На комсомольском собрании, по рекомендации инструктора райкома, комсомольцы конторы проголосовали за Милку, одним поднятием рук сделав её секретарем организации. У комсомольского вожака на учете стоят пять человек. По стечению обстоятельств, три комсомолки работают в прачечной, одна на складе и один в деревообрабатывающем цехе. В цехе есть резерв, не охваченный политической работой.

– Вот тебе, Мила, первое комсомольское задание: Сделай в деревообрабатывающем цехе комсомольскую бригаду, – просит Павлов при очередной встрече. Идея не моя – прораба. Я лишь озвучил её.

– Постараюсь!

Грязное бельё в стирку возят солдаты. Наглые попытки солдат наладить общение с Милкой не находят поддержки. По «длинным, жадным рукам» солдаты получают тряпкой.

Солдаты не хуже женщин умеют и любят трепаться. Когда говорить на службе особенно не о чем, появление Милки – новость номер один. Слухи о красоте Милы достигли ушей офицеров. Офицеры подсуетились, заменив солдат, вызвались добровольцами – мучает любопытство.

В кабине за рулем офицер, офицеры в кузове на тюках с грязным бельем.

Милка заняла оборону. Сказывается природная гордость, привитая отцом. Упрямо держится даже тогда, когда из первой исправительной колонии в кабине машины приехал капитан, а на узлах с бельем старшие лейтенанты. Им бы отступиться! Только как быть с офицерской честью? Простая прачка, смазливая соплячка, отказывает офицерам Советской Армии. Кому скажи, засмеют!

Офицеров много, Мила одна. Долго она будет держать «Брестский бастион» неприступным?

Угощают её конфетами – не помогает! До чего дело дошло, стыдно сказать. Стали офицеры привозить цветы. А какие на Севере цветы? Простые ромашки да колокольчики на лугах и в палисаднике учительницы географички «дамские туфельки».

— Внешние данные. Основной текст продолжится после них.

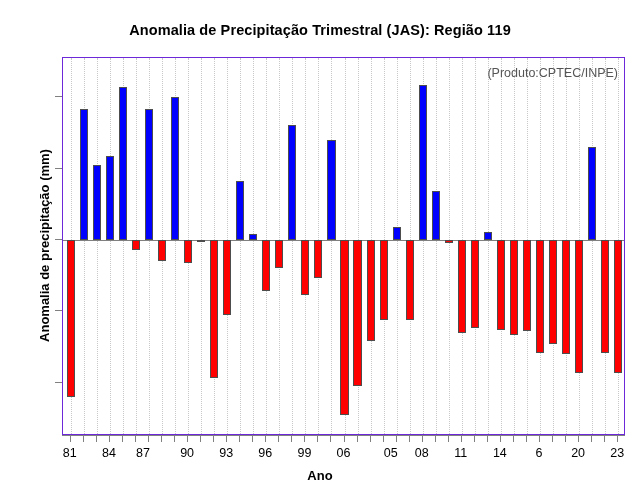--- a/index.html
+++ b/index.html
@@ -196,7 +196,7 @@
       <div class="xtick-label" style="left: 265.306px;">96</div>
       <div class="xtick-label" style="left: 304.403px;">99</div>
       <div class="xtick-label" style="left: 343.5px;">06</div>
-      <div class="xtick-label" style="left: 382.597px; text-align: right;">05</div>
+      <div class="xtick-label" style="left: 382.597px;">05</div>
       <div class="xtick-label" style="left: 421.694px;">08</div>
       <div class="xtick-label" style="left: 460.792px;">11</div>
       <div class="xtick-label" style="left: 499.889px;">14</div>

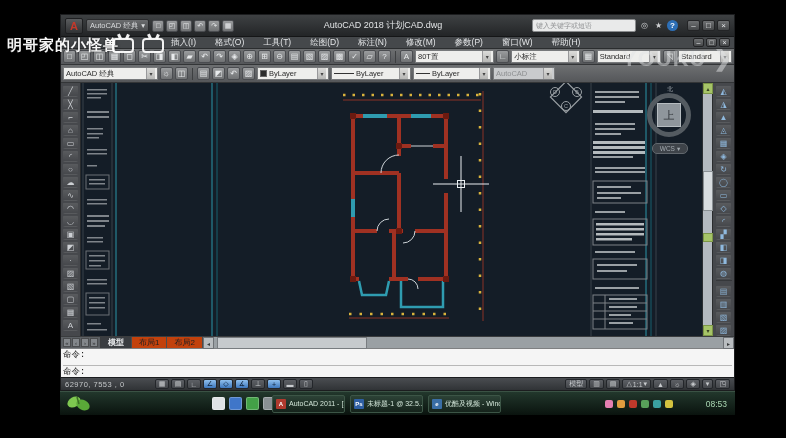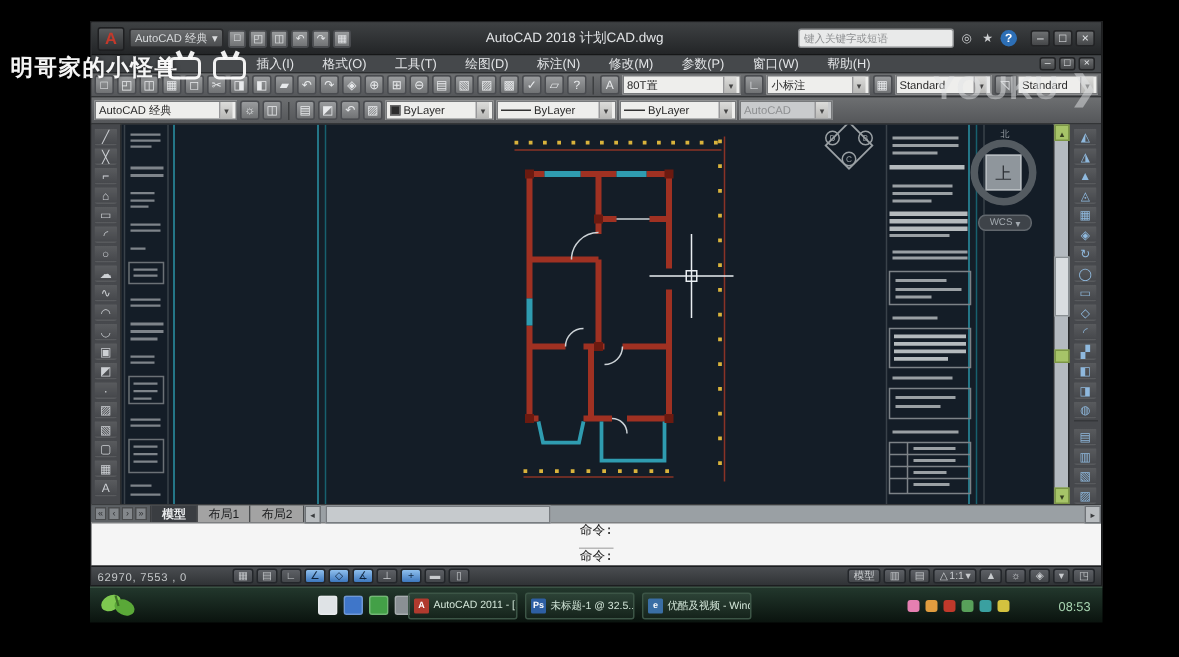--- a/index.html
+++ b/index.html
@@ -88,7 +88,7 @@
   .tabsrow{height:12px;flex:0 0 12px;background:#717579;display:flex;align-items:stretch;font-size:8px;border-top:1px solid #3a3c3e;}
   .tabnav{display:flex;align-items:center;gap:1px;background:#5c6064;padding:0 2px;border-right:1px solid #3a3c3e;}
   .tabnav span{width:8px;height:9px;background:#83878b;color:#2e3032;font-size:6px;line-height:9px;text-align:center;border:1px solid #4a4c4e;}
-  .tab{display:flex;align-items:center;padding:0 7px;border-right:1px solid #4a4c4e;color:#1e1f21;background:#a3a3a3;}
+  .tab{display:flex;align-items:center;padding:0 7px;border-right:1px solid #4a4c4e;color:#1e1f21;background:#c2410c;}
   .tab.active{background:#3a3d41;color:#e8eaec;font-weight:bold;}
   .hscroll{flex:1;background:#9aa0a4;position:relative;}
   .hs-arrow{position:absolute;top:0;width:11px;height:12px;background:#b9bdc0;color:#3a3c3e;font-size:6px;

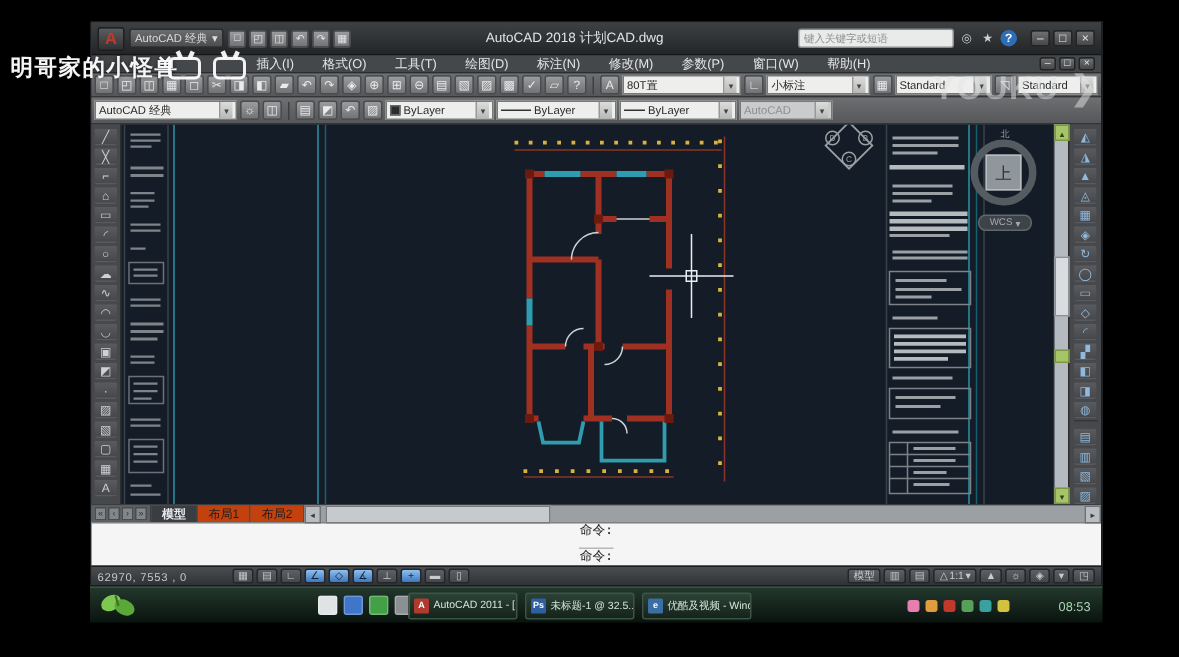--- a/index.html
+++ b/index.html
@@ -98,7 +98,7 @@
   
   .cmd{height:29px;flex:0 0 29px;background:#f5f5f5;border-top:1px solid #7e8082;
        font-family:"DejaVu Sans Mono","Liberation Mono",monospace;font-size:8.5px;color:#1c1c1c;
-       display:flex;flex-direction:column;justify-content:space-between;padding:1px 2px;align-items:center;}
+       display:flex;flex-direction:column;justify-content:space-between;padding:1px 2px;}
   .cmd-hist{line-height:9px;}
   .cmd-prompt{line-height:10px;border-top:1px solid #b8b8b8;}
 

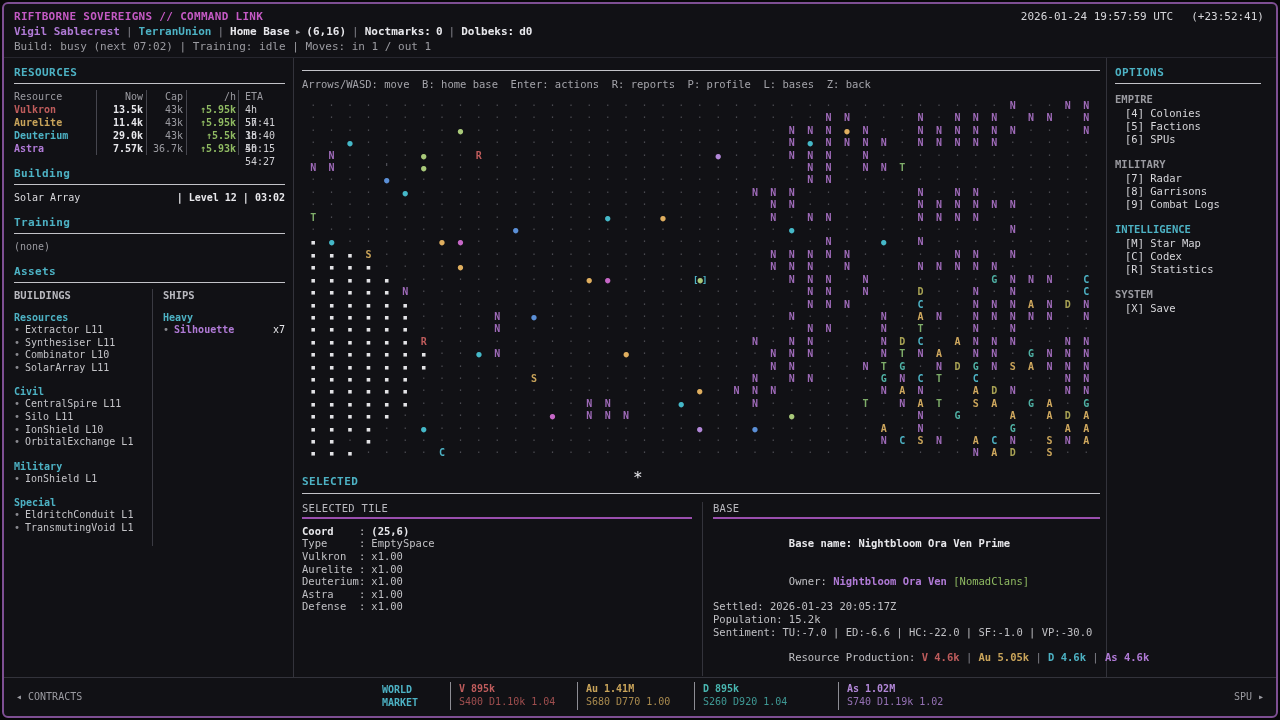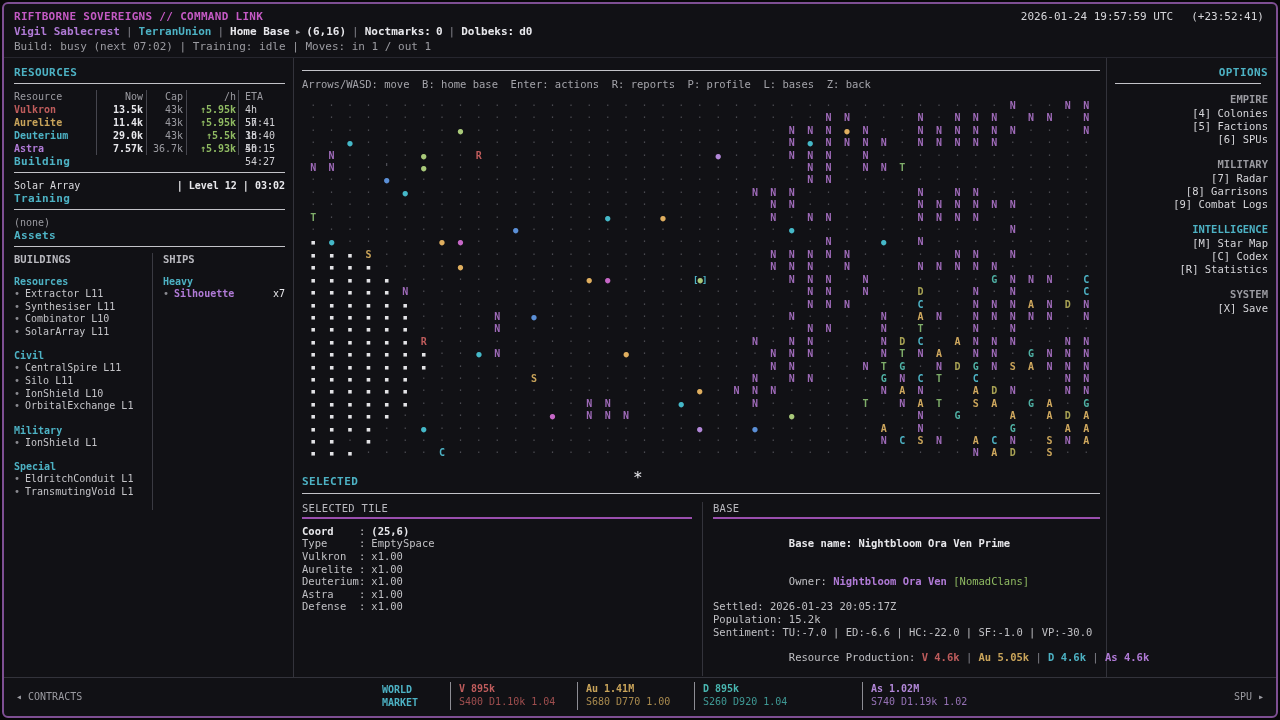--- a/index.html
+++ b/index.html
@@ -27,7 +27,7 @@
         font-size:10px;box-sizing:border-box;}
   .center{flex:1;min-width:0;padding:8px 6px 0 8px;position:relative;}
   .right{width:170px;flex:0 0 auto;border-left:1px solid #33333b;padding:8px 8px 0 8px;
-         font-size:10.5px;box-sizing:border-box;text-align:right;}
+         font-size:10.5px;box-sizing:border-box;}
 
   .sech{color:#4db2c4;font-weight:bold;font-size:11px;letter-spacing:.4px;}
   .rule{height:1px;background:#c3c3c8;margin:4px 0 6px 0;}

Пришел с сослуживцами капитан внутренних войск с букетом цветов. Сделал Милке предложение. Предложил выйти за него замуж. Сказал слова любви в присутствии трех офицеров, специально для такого случая им приглашенных. Офицеры, забыв про офицерскую честь, подтвердили честность намерений капитана, не глядя Милке в глаза.

Согласилась девушка стать женой офицера. Приятно, наверно, быть капитаншей. Как у Пушкина в «Капитанской дочке». Такие романтичные люди выведены в произведении: Пугачёв, капитан – инвалид, капитанша, капитанская дочь… Совсем недавно читала. Может, и у неё будет такая захватывающая судьба?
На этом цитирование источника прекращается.